Material for the task START

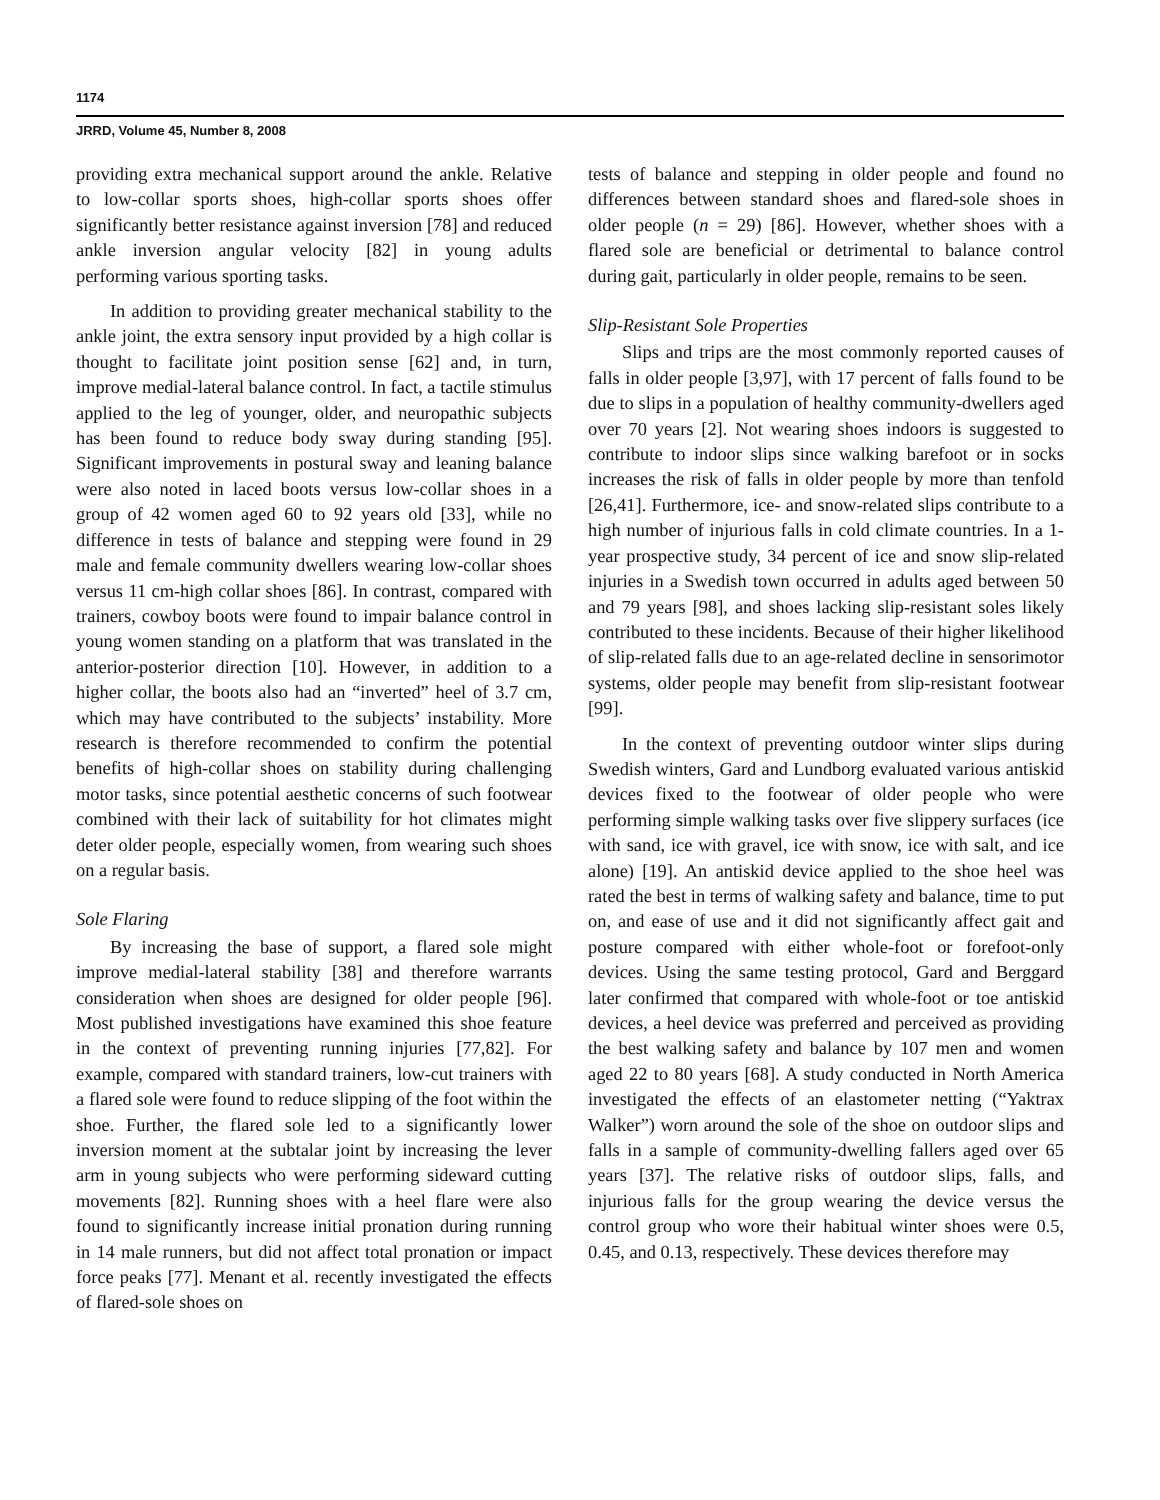1174
JRRD, Volume 45, Number 8, 2008
providing extra mechanical support around the ankle. Relative to low-collar sports shoes, high-collar sports shoes offer significantly better resistance against inversion [78] and reduced ankle inversion angular velocity [82] in young adults performing various sporting tasks.
In addition to providing greater mechanical stability to the ankle joint, the extra sensory input provided by a high collar is thought to facilitate joint position sense [62] and, in turn, improve medial-lateral balance control. In fact, a tactile stimulus applied to the leg of younger, older, and neuropathic subjects has been found to reduce body sway during standing [95]. Significant improvements in postural sway and leaning balance were also noted in laced boots versus low-collar shoes in a group of 42 women aged 60 to 92 years old [33], while no difference in tests of balance and stepping were found in 29 male and female community dwellers wearing low-collar shoes versus 11 cm-high collar shoes [86]. In contrast, compared with trainers, cowboy boots were found to impair balance control in young women standing on a platform that was translated in the anterior-posterior direction [10]. However, in addition to a higher collar, the boots also had an “inverted” heel of 3.7 cm, which may have contributed to the subjects’ instability. More research is therefore recommended to confirm the potential benefits of high-collar shoes on stability during challenging motor tasks, since potential aesthetic concerns of such footwear combined with their lack of suitability for hot climates might deter older people, especially women, from wearing such shoes on a regular basis.
Sole Flaring
By increasing the base of support, a flared sole might improve medial-lateral stability [38] and therefore warrants consideration when shoes are designed for older people [96]. Most published investigations have examined this shoe feature in the context of preventing running injuries [77,82]. For example, compared with standard trainers, low-cut trainers with a flared sole were found to reduce slipping of the foot within the shoe. Further, the flared sole led to a significantly lower inversion moment at the subtalar joint by increasing the lever arm in young subjects who were performing sideward cutting movements [82]. Running shoes with a heel flare were also found to significantly increase initial pronation during running in 14 male runners, but did not affect total pronation or impact force peaks [77]. Menant et al. recently investigated the effects of flared-sole shoes on
tests of balance and stepping in older people and found no differences between standard shoes and flared-sole shoes in older people (n = 29) [86]. However, whether shoes with a flared sole are beneficial or detrimental to balance control during gait, particularly in older people, remains to be seen.
Slip-Resistant Sole Properties
Slips and trips are the most commonly reported causes of falls in older people [3,97], with 17 percent of falls found to be due to slips in a population of healthy community-dwellers aged over 70 years [2]. Not wearing shoes indoors is suggested to contribute to indoor slips since walking barefoot or in socks increases the risk of falls in older people by more than tenfold [26,41]. Furthermore, ice- and snow-related slips contribute to a high number of injurious falls in cold climate countries. In a 1-year prospective study, 34 percent of ice and snow slip-related injuries in a Swedish town occurred in adults aged between 50 and 79 years [98], and shoes lacking slip-resistant soles likely contributed to these incidents. Because of their higher likelihood of slip-related falls due to an age-related decline in sensorimotor systems, older people may benefit from slip-resistant footwear [99].
In the context of preventing outdoor winter slips during Swedish winters, Gard and Lundborg evaluated various antiskid devices fixed to the footwear of older people who were performing simple walking tasks over five slippery surfaces (ice with sand, ice with gravel, ice with snow, ice with salt, and ice alone) [19]. An antiskid device applied to the shoe heel was rated the best in terms of walking safety and balance, time to put on, and ease of use and it did not significantly affect gait and posture compared with either whole-foot or forefoot-only devices. Using the same testing protocol, Gard and Berggard later confirmed that compared with whole-foot or toe antiskid devices, a heel device was preferred and perceived as providing the best walking safety and balance by 107 men and women aged 22 to 80 years [68]. A study conducted in North America investigated the effects of an elastometer netting (“Yaktrax Walker”) worn around the sole of the shoe on outdoor slips and falls in a sample of community-dwelling fallers aged over 65 years [37]. The relative risks of outdoor slips, falls, and injurious falls for the group wearing the device versus the control group who wore their habitual winter shoes were 0.5, 0.45, and 0.13, respectively. These devices therefore may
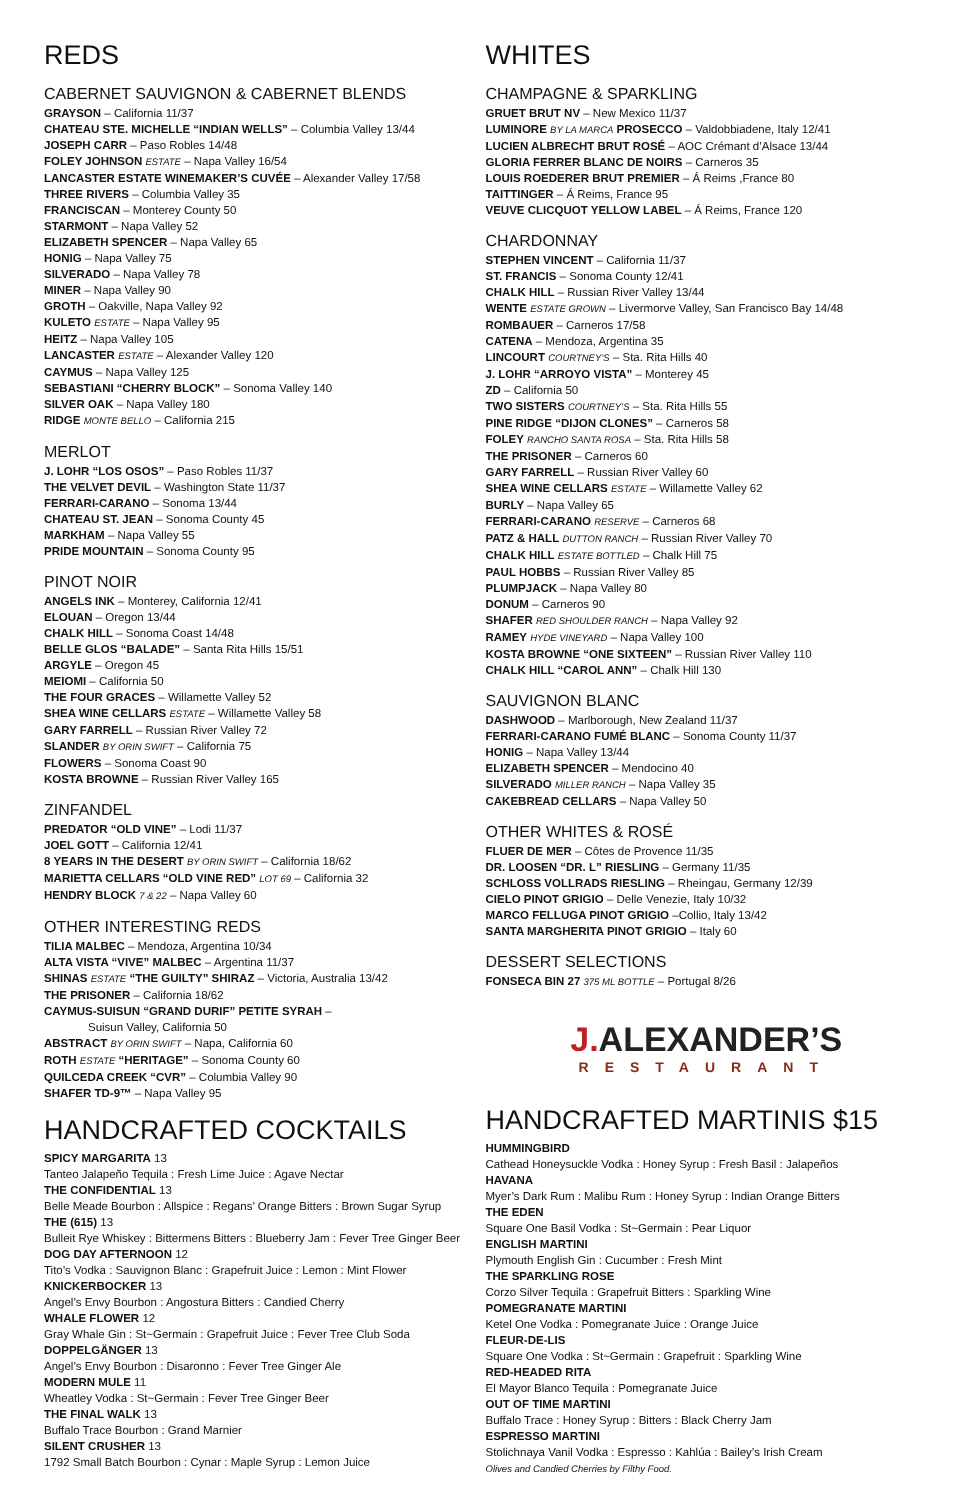REDS
CABERNET SAUVIGNON & CABERNET BLENDS
GRAYSON – California 11/37
CHATEAU STE. MICHELLE “INDIAN WELLS” – Columbia Valley 13/44
JOSEPH CARR – Paso Robles 14/48
FOLEY JOHNSON ESTATE – Napa Valley 16/54
LANCASTER ESTATE WINEMAKER’S CUVÉE – Alexander Valley 17/58
THREE RIVERS – Columbia Valley 35
FRANCISCAN – Monterey County 50
STARMONT – Napa Valley 52
ELIZABETH SPENCER – Napa Valley 65
HONIG – Napa Valley 75
SILVERADO – Napa Valley 78
MINER – Napa Valley 90
GROTH – Oakville, Napa Valley 92
KULETO ESTATE – Napa Valley 95
HEITZ – Napa Valley 105
LANCASTER ESTATE – Alexander Valley 120
CAYMUS – Napa Valley 125
SEBASTIANI “CHERRY BLOCK” – Sonoma Valley 140
SILVER OAK – Napa Valley 180
RIDGE MONTE BELLO – California 215
MERLOT
J. LOHR “LOS OSOS” – Paso Robles 11/37
THE VELVET DEVIL – Washington State 11/37
FERRARI-CARANO – Sonoma 13/44
CHATEAU ST. JEAN – Sonoma County 45
MARKHAM – Napa Valley 55
PRIDE MOUNTAIN – Sonoma County 95
PINOT NOIR
ANGELS INK – Monterey, California 12/41
ELOUAN – Oregon 13/44
CHALK HILL – Sonoma Coast 14/48
BELLE GLOS “BALADE” – Santa Rita Hills 15/51
ARGYLE – Oregon 45
MEIOMI – California 50
THE FOUR GRACES – Willamette Valley 52
SHEA WINE CELLARS ESTATE – Willamette Valley 58
GARY FARRELL – Russian River Valley 72
SLANDER BY ORIN SWIFT – California 75
FLOWERS – Sonoma Coast 90
KOSTA BROWNE – Russian River Valley 165
ZINFANDEL
PREDATOR “OLD VINE” – Lodi 11/37
JOEL GOTT – California 12/41
8 YEARS IN THE DESERT BY ORIN SWIFT – California 18/62
MARIETTA CELLARS “OLD VINE RED” LOT 69 – California 32
HENDRY BLOCK 7 & 22 – Napa Valley 60
OTHER INTERESTING REDS
TILIA MALBEC – Mendoza, Argentina 10/34
ALTA VISTA “VIVE” MALBEC – Argentina 11/37
SHINAS ESTATE “THE GUILTY” SHIRAZ – Victoria, Australia 13/42
THE PRISONER – California 18/62
CAYMUS-SUISUN “GRAND DURIF” PETITE SYRAH –
Suisun Valley, California 50
ABSTRACT BY ORIN SWIFT – Napa, California 60
ROTH ESTATE “HERITAGE” – Sonoma County 60
QUILCEDA CREEK “CVR” – Columbia Valley 90
SHAFER TD-9™ – Napa Valley 95
HANDCRAFTED COCKTAILS
SPICY MARGARITA 13
Tanteo Jalapeño Tequila : Fresh Lime Juice : Agave Nectar
THE CONFIDENTIAL 13
Belle Meade Bourbon : Allspice : Regans’ Orange Bitters : Brown Sugar Syrup
THE (615) 13
Bulleit Rye Whiskey : Bittermens Bitters : Blueberry Jam : Fever Tree Ginger Beer
DOG DAY AFTERNOON 12
Tito’s Vodka : Sauvignon Blanc : Grapefruit Juice : Lemon : Mint Flower
KNICKERBOCKER 13
Angel’s Envy Bourbon : Angostura Bitters : Candied Cherry
WHALE FLOWER 12
Gray Whale Gin : St~Germain : Grapefruit Juice : Fever Tree Club Soda
DOPPELGÄNGER 13
Angel’s Envy Bourbon : Disaronno : Fever Tree Ginger Ale
MODERN MULE 11
Wheatley Vodka : St~Germain : Fever Tree Ginger Beer
THE FINAL WALK 13
Buffalo Trace Bourbon : Grand Marnier
SILENT CRUSHER 13
1792 Small Batch Bourbon : Cynar : Maple Syrup : Lemon Juice
WHITES
CHAMPAGNE & SPARKLING
GRUET BRUT NV – New Mexico 11/37
LUMINORE BY LA MARCA PROSECCO – Valdobbiadene, Italy 12/41
LUCIEN ALBRECHT BRUT ROSÉ – AOC Crémant d’Alsace 13/44
GLORIA FERRER BLANC DE NOIRS – Carneros 35
LOUIS ROEDERER BRUT PREMIER – Á Reims ,France 80
TAITTINGER – Á Reims, France 95
VEUVE CLICQUOT YELLOW LABEL – Á Reims, France 120
CHARDONNAY
STEPHEN VINCENT – California 11/37
ST. FRANCIS – Sonoma County 12/41
CHALK HILL – Russian River Valley 13/44
WENTE ESTATE GROWN – Livermorve Valley, San Francisco Bay 14/48
ROMBAUER – Carneros 17/58
CATENA – Mendoza, Argentina 35
LINCOURT COURTNEY’S – Sta. Rita Hills 40
J. LOHR “ARROYO VISTA” – Monterey 45
ZD – California 50
TWO SISTERS COURTNEY’S – Sta. Rita Hills 55
PINE RIDGE “DIJON CLONES” – Carneros 58
FOLEY RANCHO SANTA ROSA – Sta. Rita Hills 58
THE PRISONER – Carneros 60
GARY FARRELL – Russian River Valley 60
SHEA WINE CELLARS ESTATE – Willamette Valley 62
BURLY – Napa Valley 65
FERRARI-CARANO RESERVE – Carneros 68
PATZ & HALL DUTTON RANCH – Russian River Valley 70
CHALK HILL ESTATE BOTTLED – Chalk Hill 75
PAUL HOBBS – Russian River Valley 85
PLUMPJACK – Napa Valley 80
DONUM – Carneros 90
SHAFER RED SHOULDER RANCH – Napa Valley 92
RAMEY HYDE VINEYARD – Napa Valley 100
KOSTA BROWNE “ONE SIXTEEN” – Russian River Valley 110
CHALK HILL “CAROL ANN” – Chalk Hill 130
SAUVIGNON BLANC
DASHWOOD – Marlborough, New Zealand 11/37
FERRARI-CARANO FUMÉ BLANC – Sonoma County 11/37
HONIG – Napa Valley 13/44
ELIZABETH SPENCER – Mendocino 40
SILVERADO MILLER RANCH – Napa Valley 35
CAKEBREAD CELLARS – Napa Valley 50
OTHER WHITES & ROSÉ
FLUER DE MER – Côtes de Provence 11/35
DR. LOOSEN “DR. L” RIESLING – Germany 11/35
SCHLOSS VOLLRADS RIESLING – Rheingau, Germany 12/39
CIELO PINOT GRIGIO – Delle Venezie, Italy 10/32
MARCO FELLUGA PINOT GRIGIO –Collio, Italy 13/42
SANTA MARGHERITA PINOT GRIGIO – Italy 60
DESSERT SELECTIONS
FONSECA BIN 27 375 ML BOTTLE – Portugal 8/26
J. ALEXANDER’S
RESTAURANT
HANDCRAFTED MARTINIS $15
HUMMINGBIRD
Cathead Honeysuckle Vodka : Honey Syrup : Fresh Basil : Jalapeños
HAVANA
Myer’s Dark Rum : Malibu Rum : Honey Syrup : Indian Orange Bitters
THE EDEN
Square One Basil Vodka : St~Germain : Pear Liquor
ENGLISH MARTINI
Plymouth English Gin : Cucumber : Fresh Mint
THE SPARKLING ROSE
Corzo Silver Tequila : Grapefruit Bitters : Sparkling Wine
POMEGRANATE MARTINI
Ketel One Vodka : Pomegranate Juice : Orange Juice
FLEUR-DE-LIS
Square One Vodka : St~Germain : Grapefruit : Sparkling Wine
RED-HEADED RITA
El Mayor Blanco Tequila : Pomegranate Juice
OUT OF TIME MARTINI
Buffalo Trace : Honey Syrup : Bitters : Black Cherry Jam
ESPRESSO MARTINI
Stolichnaya Vanil Vodka : Espresso : Kahlúa : Bailey’s Irish Cream
Olives and Candied Cherries by Filthy Food.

Material for the task END

Task details
The line with "providing extra mechanical" ends the range, and the first line of the data begins it; repeat exactly those lines and nothing more, omitting pictures.

Task solution
1174
JRRD, Volume 45, Number 8, 2008
providing extra mechanical support around the ankle. Relative to low-collar sports shoes, high-collar sports shoes offer significantly better resistance against inversion [78] and reduced ankle inversion angular velocity [82] in young adults performing various sporting tasks.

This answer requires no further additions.